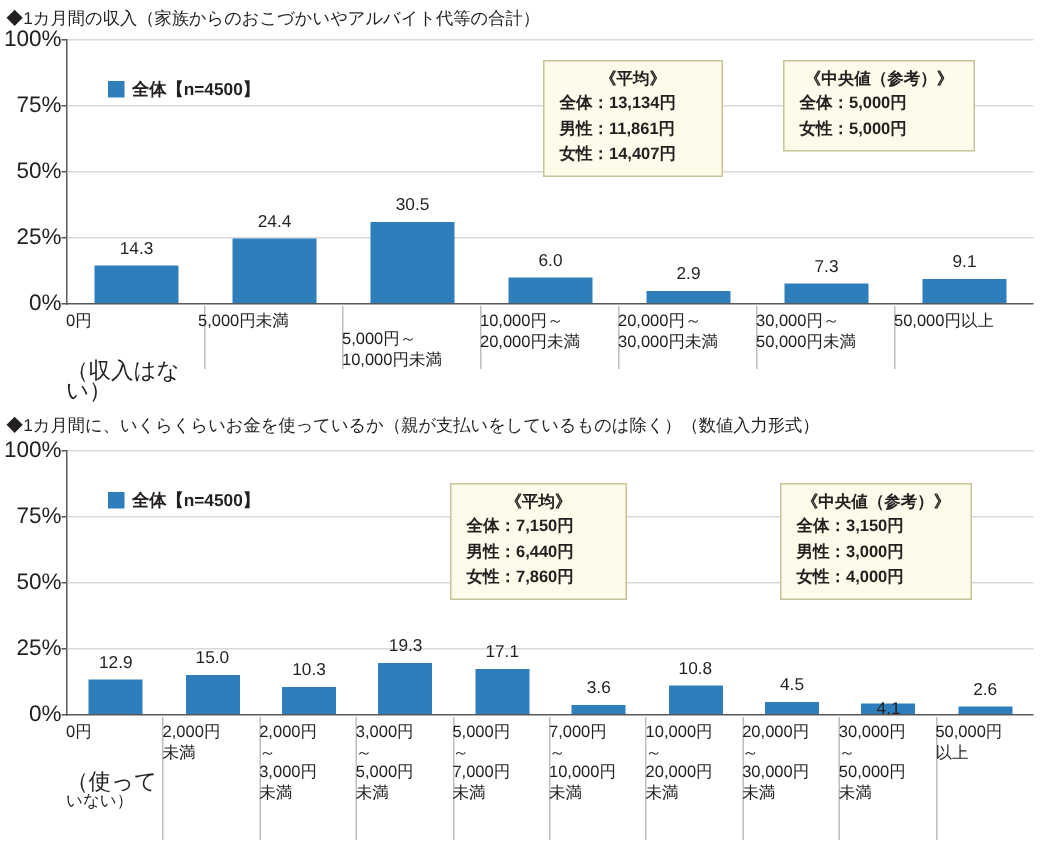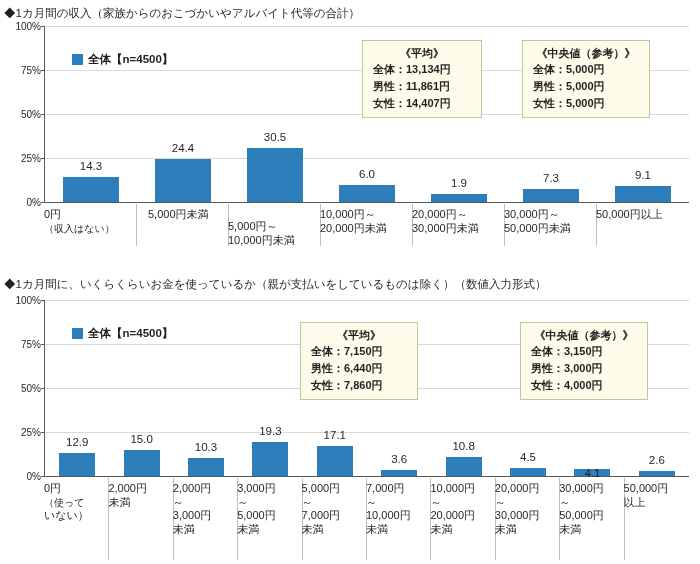"100%" .ytick-label { font-size: 10px -> 15px }
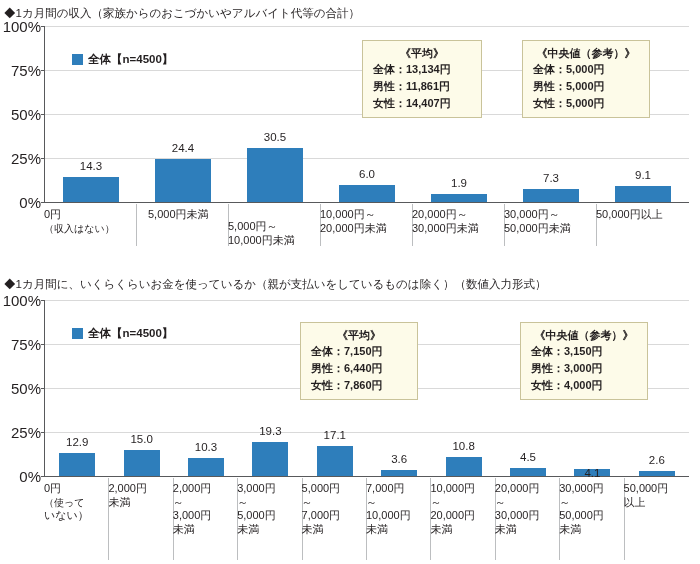"男性：5,000円" div.c-row { html: <div>男性：5,000円</div> -> none }
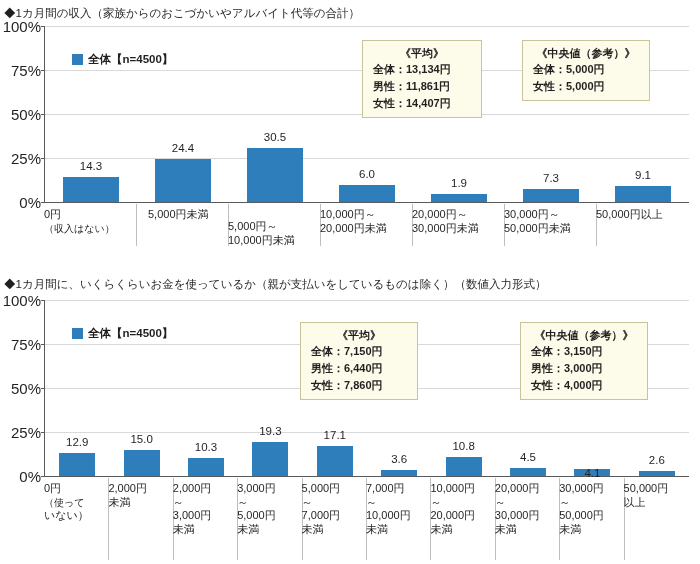"1.9" div.bar-value { text: 1.9 -> 2.9 }
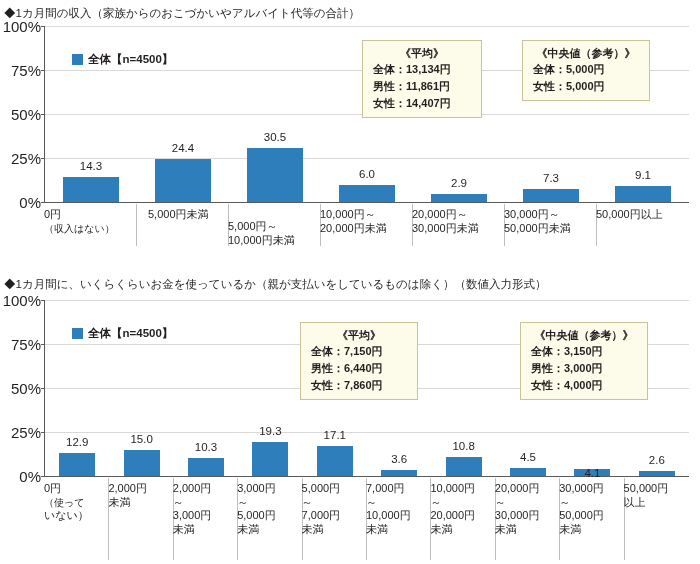"5,000円未満" div.cat-label { left: 148px -> 132px }
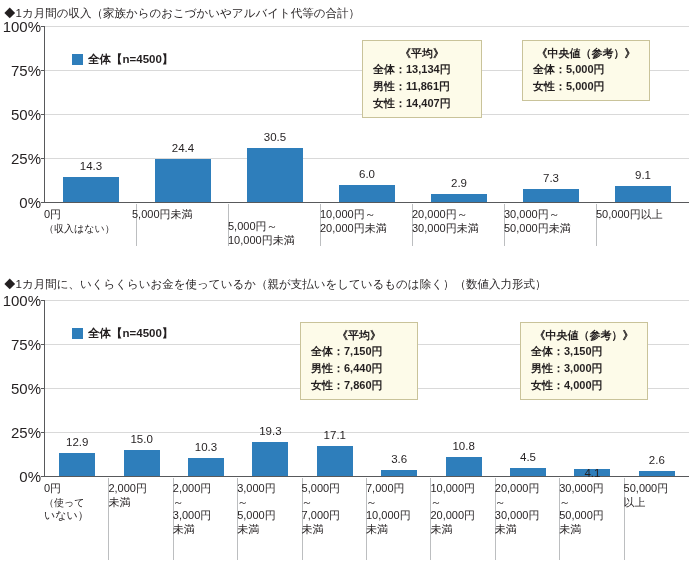"（収入はない）" .cat-label .small { font-size: 10px -> 15px; margin-top: none -> 19px }
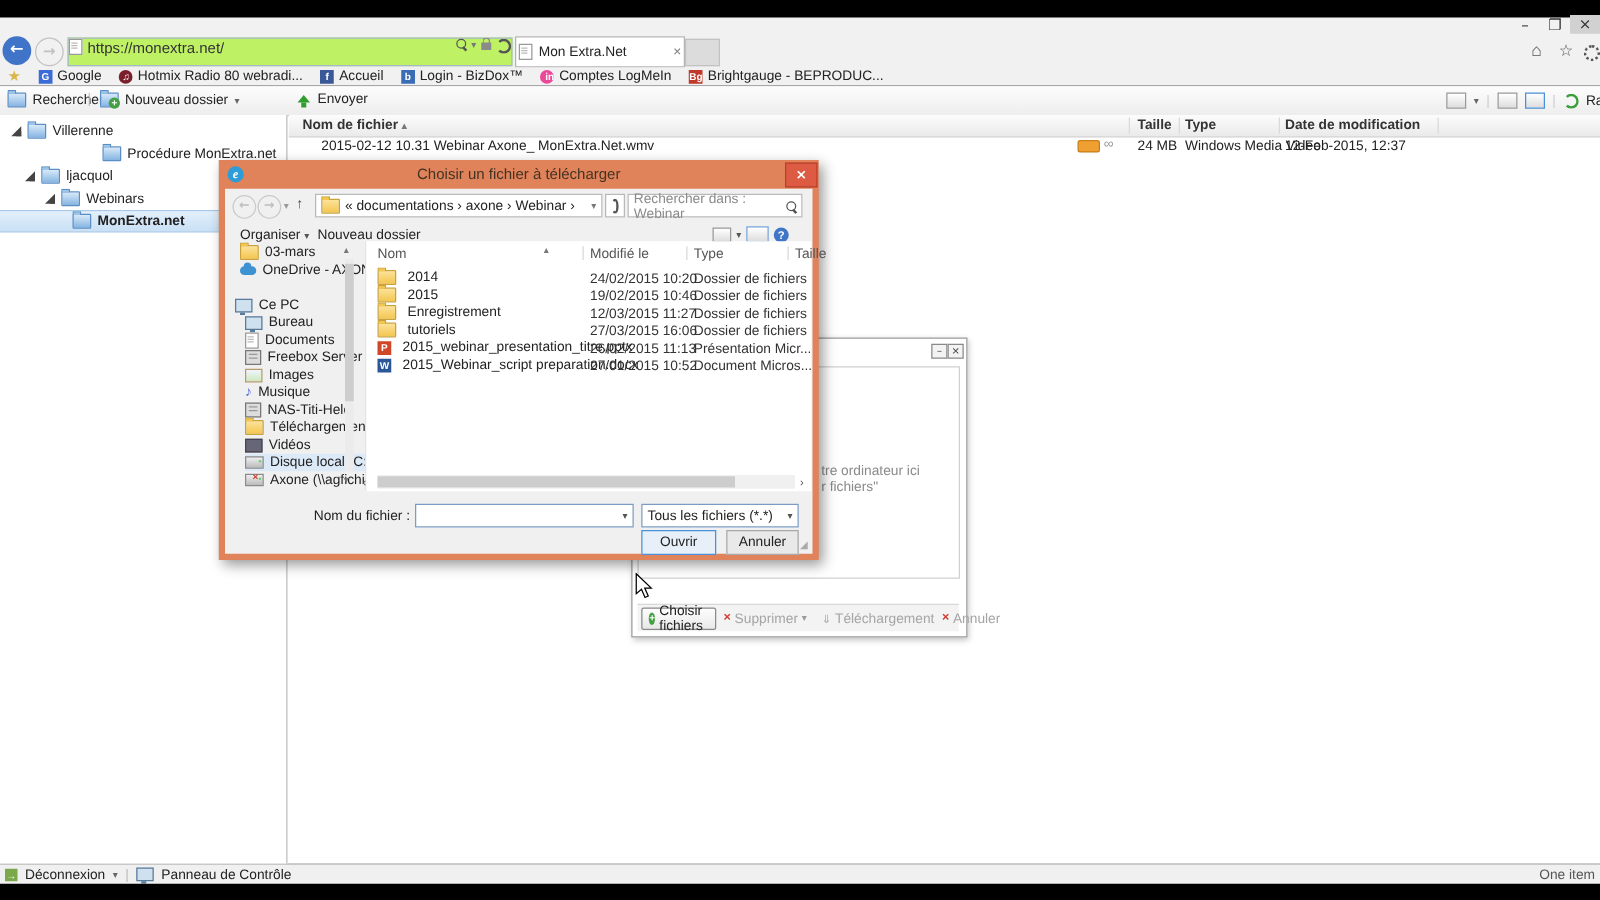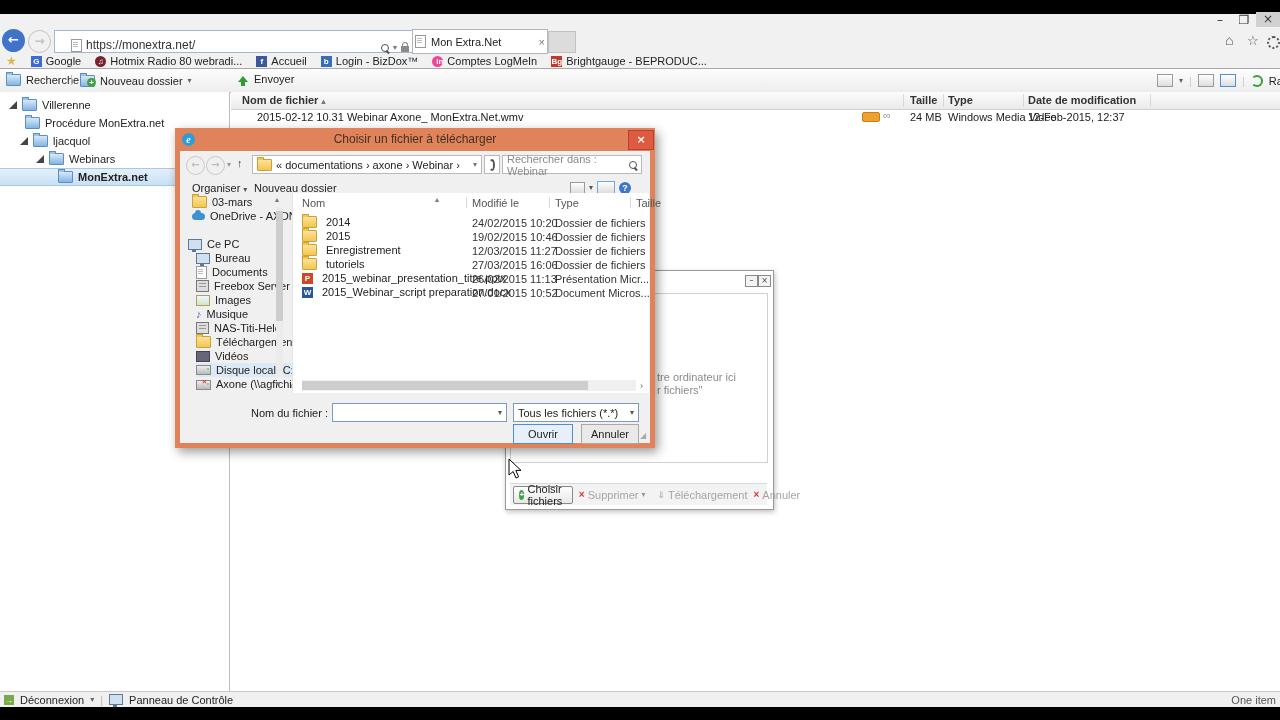"https://monextra.net/" .urlbox { align-items: flex-end -> flex-start; background: #ffffff -> #bef264; padding: 0 16px -> 0 0 }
# # # # #
● **Exercise details**
The listing above should be repeated word for word, with every image left out.

● **The completed task**
"100%" .ytick-label { font-size: 10px -> 15px }
"男性：5,000円" div.c-row { html: <div>男性：5,000円</div> -> none }
"1.9" div.bar-value { text: 1.9 -> 2.9 }
"5,000円未満" div.cat-label { left: 148px -> 132px }
"（収入はない）" .cat-label .small { font-size: 10px -> 15px; margin-top: none -> 19px }
"https://monextra.net/" .urlbox { align-items: flex-end -> flex-start; background: #ffffff -> #bef264; padding: 0 16px -> 0 0 }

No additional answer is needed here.